• What needs to be done:
Every line below is to be given again precisely; images are to be left out.
═══ Given entries
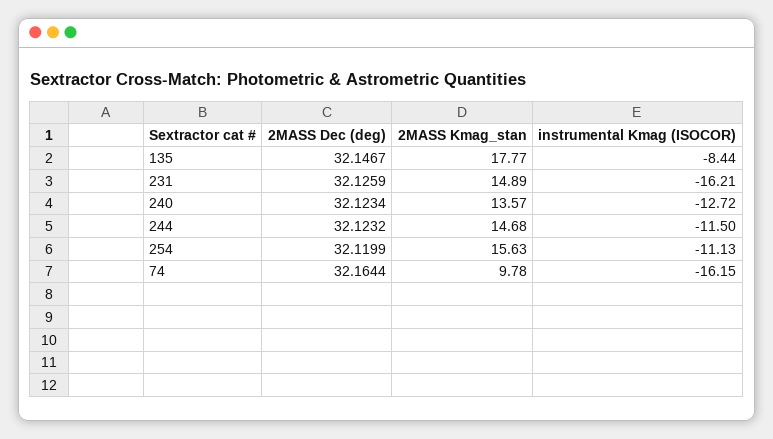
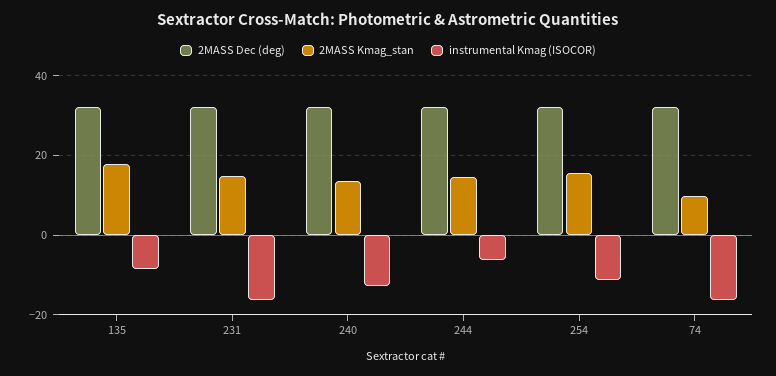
instrumental Kmag (ISOCOR), 244: -11.5 -> -6

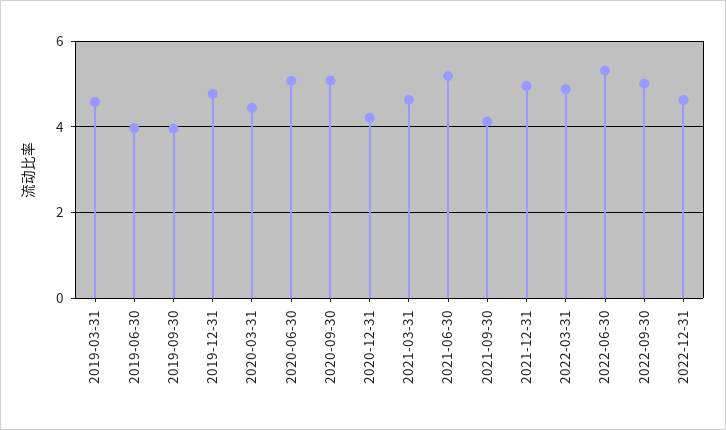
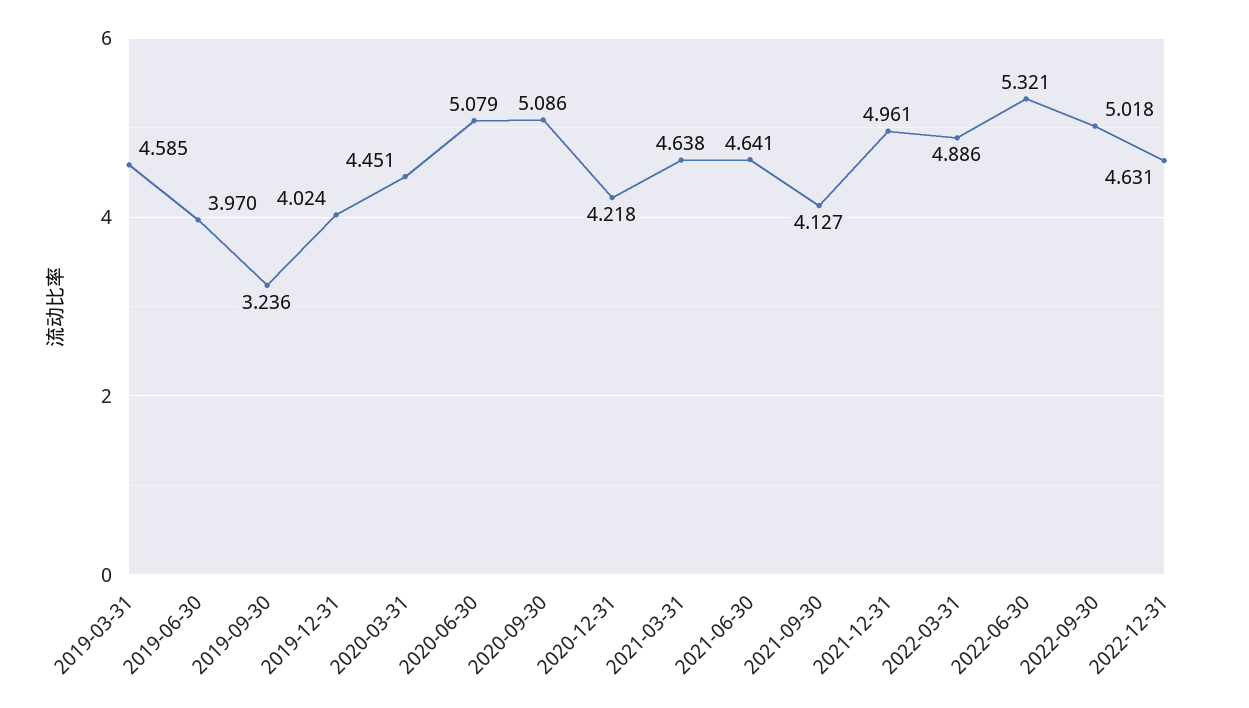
2019-09-30: 4 -> 3.236
2019-12-31: 4.8 -> 4.024
2021-06-30: 5.2 -> 4.641

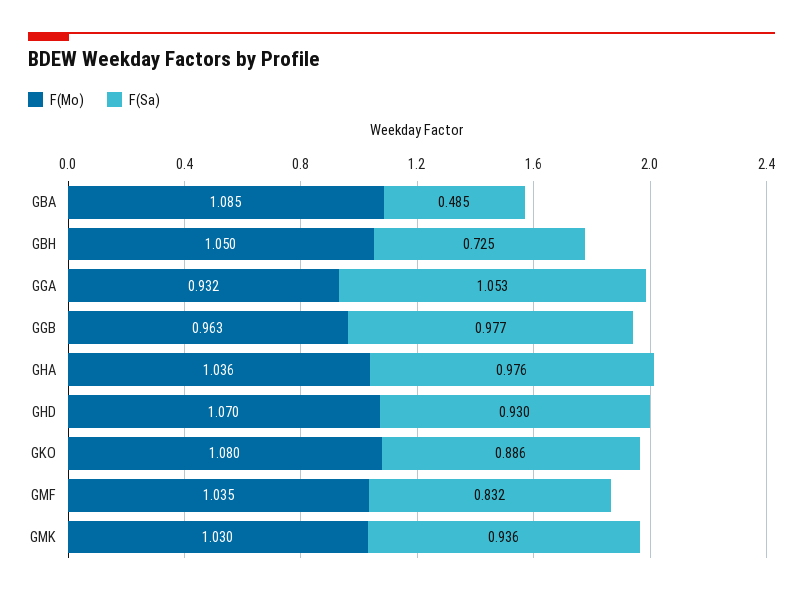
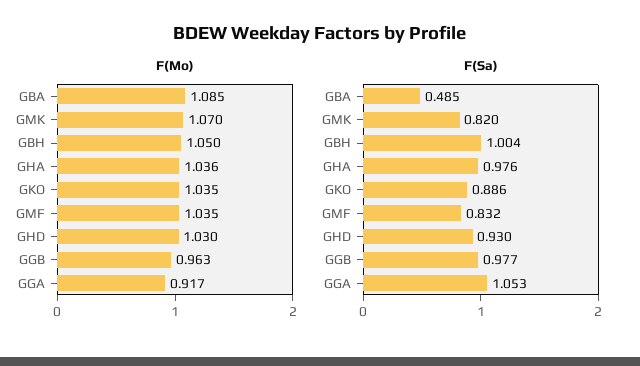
F(Sa), GBH: 0.725 -> 1.004
F(Mo), GGA: 0.932 -> 0.917
F(Mo), GHD: 1.07 -> 1.03
F(Mo), GKO: 1.08 -> 1.035
F(Mo), GMK: 1.03 -> 1.07
F(Sa), GMK: 0.936 -> 0.82

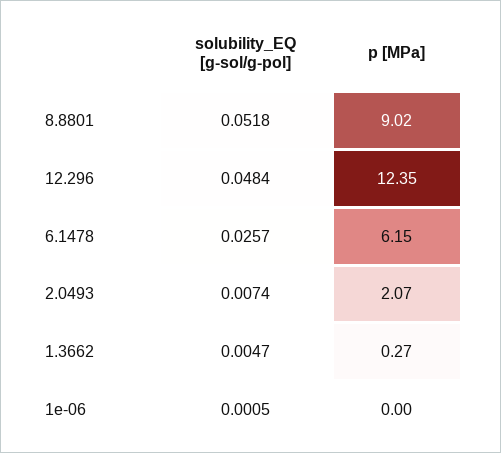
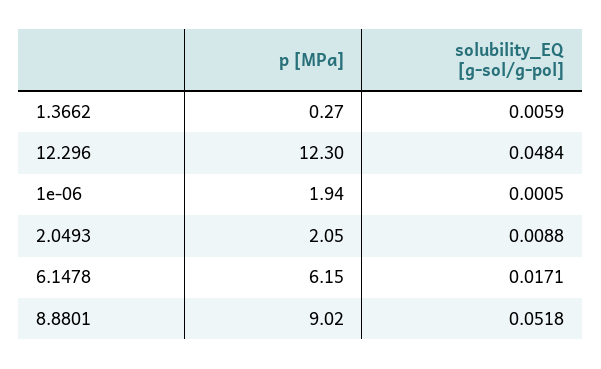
p [MPa], 12.296: 12.35 -> 12.3
solubility_EQ [g-sol/g-pol], 6.1478: 0.0257 -> 0.0171
solubility_EQ [g-sol/g-pol], 2.0493: 0.0074 -> 0.0088
p [MPa], 2.0493: 2.07 -> 2.05
solubility_EQ [g-sol/g-pol], 1.3662: 0.0047 -> 0.0059
p [MPa], 1e-06: 0 -> 1.94

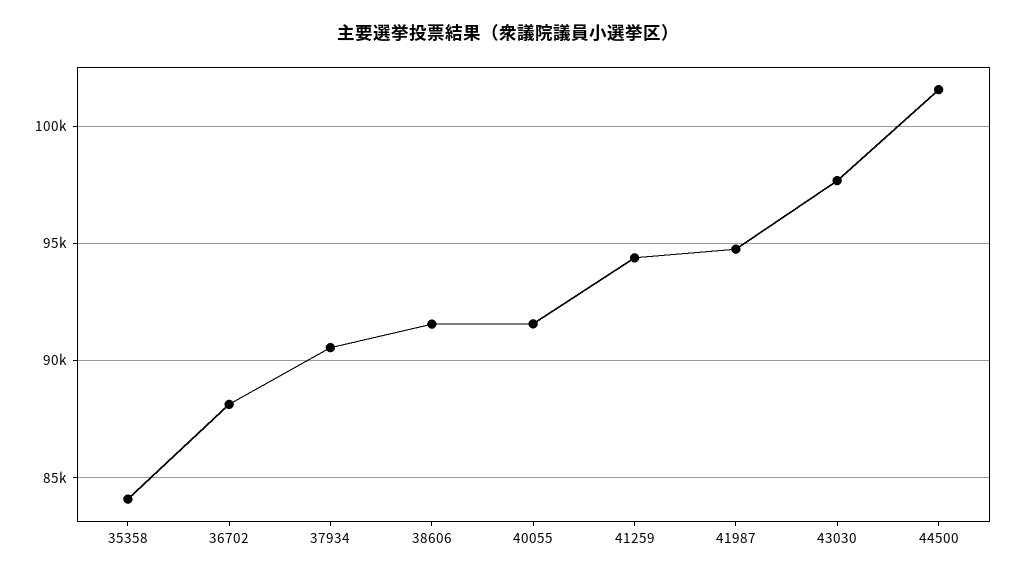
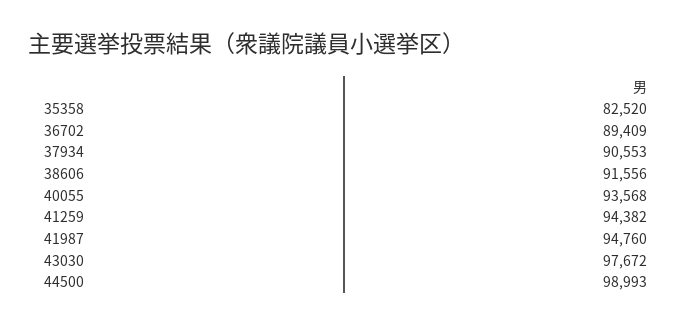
35358: 84000 -> 82520
36702: 88000 -> 89409
40055: 91500 -> 93568
44500: 101500 -> 98993

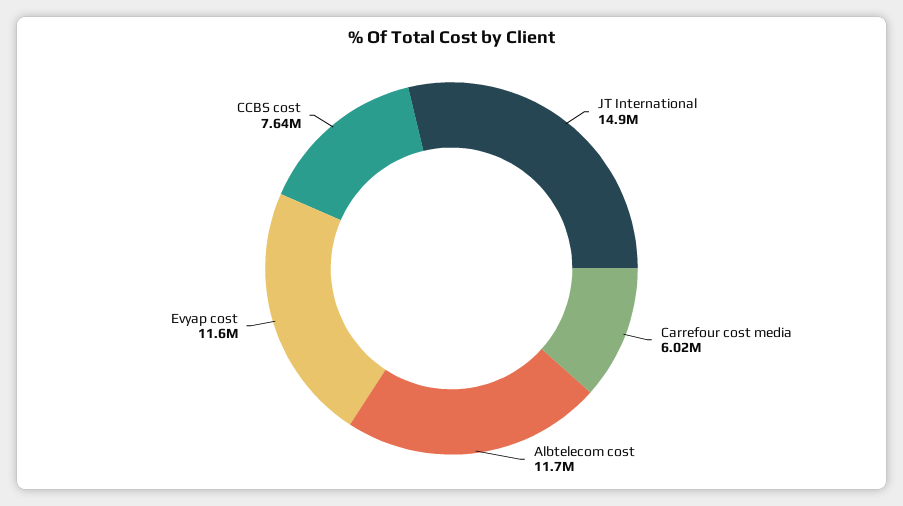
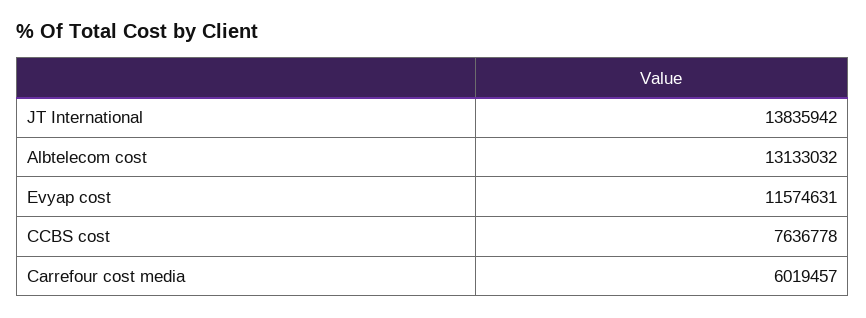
JT International: 14900000 -> 13835942
Albtelecom cost: 11700000 -> 13133032

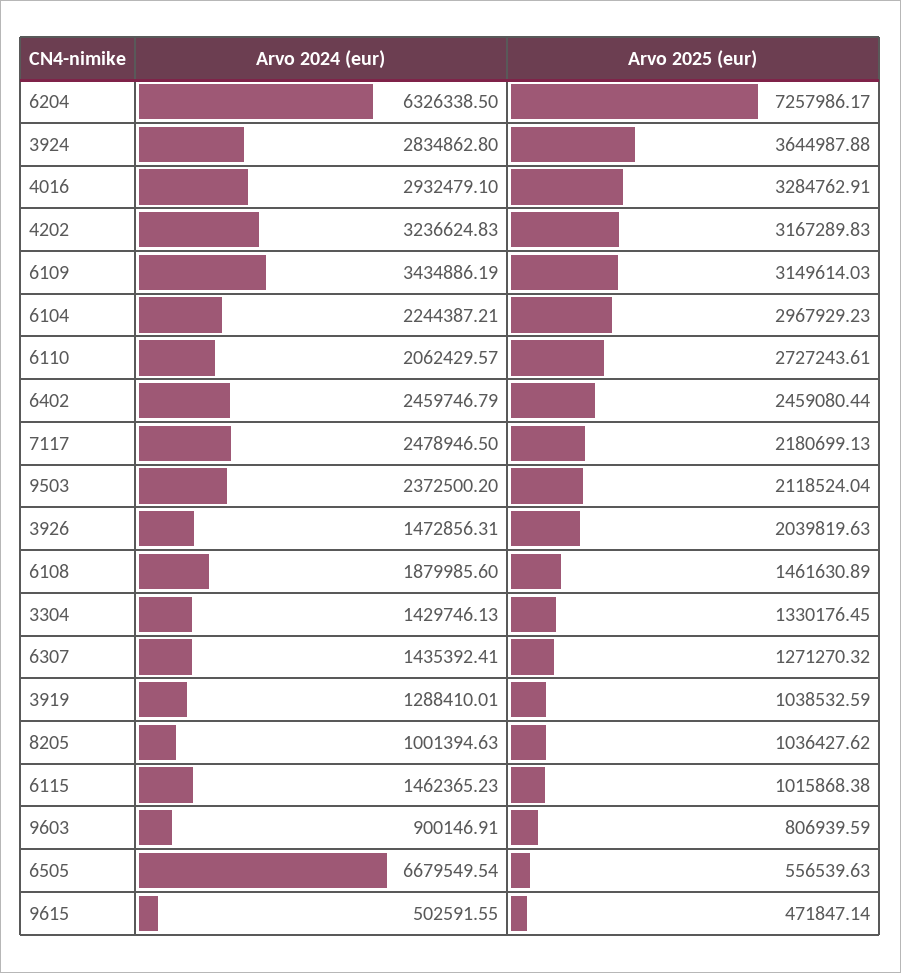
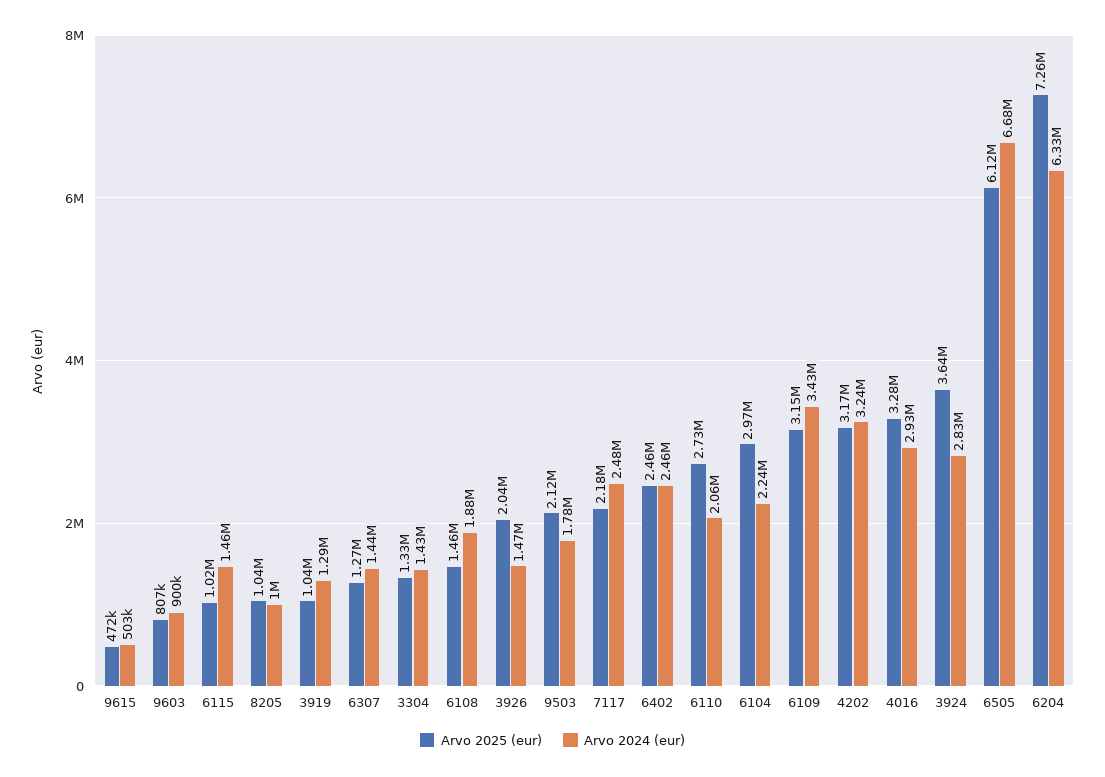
Arvo 2024 (eur), 9503: 2372500.2 -> 1780000
Arvo 2025 (eur), 6505: 556539.63 -> 6120000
══════
• Answer area:
instrumental Kmag (ISOCOR), 244: -11.5 -> -6

2019-09-30: 4 -> 3.236
2019-12-31: 4.8 -> 4.024
2021-06-30: 5.2 -> 4.641

F(Sa), GBH: 0.725 -> 1.004
F(Mo), GGA: 0.932 -> 0.917
F(Mo), GHD: 1.07 -> 1.03
F(Mo), GKO: 1.08 -> 1.035
F(Mo), GMK: 1.03 -> 1.07
F(Sa), GMK: 0.936 -> 0.82

p [MPa], 12.296: 12.35 -> 12.3
solubility_EQ [g-sol/g-pol], 6.1478: 0.0257 -> 0.0171
solubility_EQ [g-sol/g-pol], 2.0493: 0.0074 -> 0.0088
p [MPa], 2.0493: 2.07 -> 2.05
solubility_EQ [g-sol/g-pol], 1.3662: 0.0047 -> 0.0059
p [MPa], 1e-06: 0 -> 1.94

35358: 84000 -> 82520
36702: 88000 -> 89409
40055: 91500 -> 93568
44500: 101500 -> 98993

JT International: 14900000 -> 13835942
Albtelecom cost: 11700000 -> 13133032

Arvo 2024 (eur), 9503: 2372500.2 -> 1780000
Arvo 2025 (eur), 6505: 556539.63 -> 6120000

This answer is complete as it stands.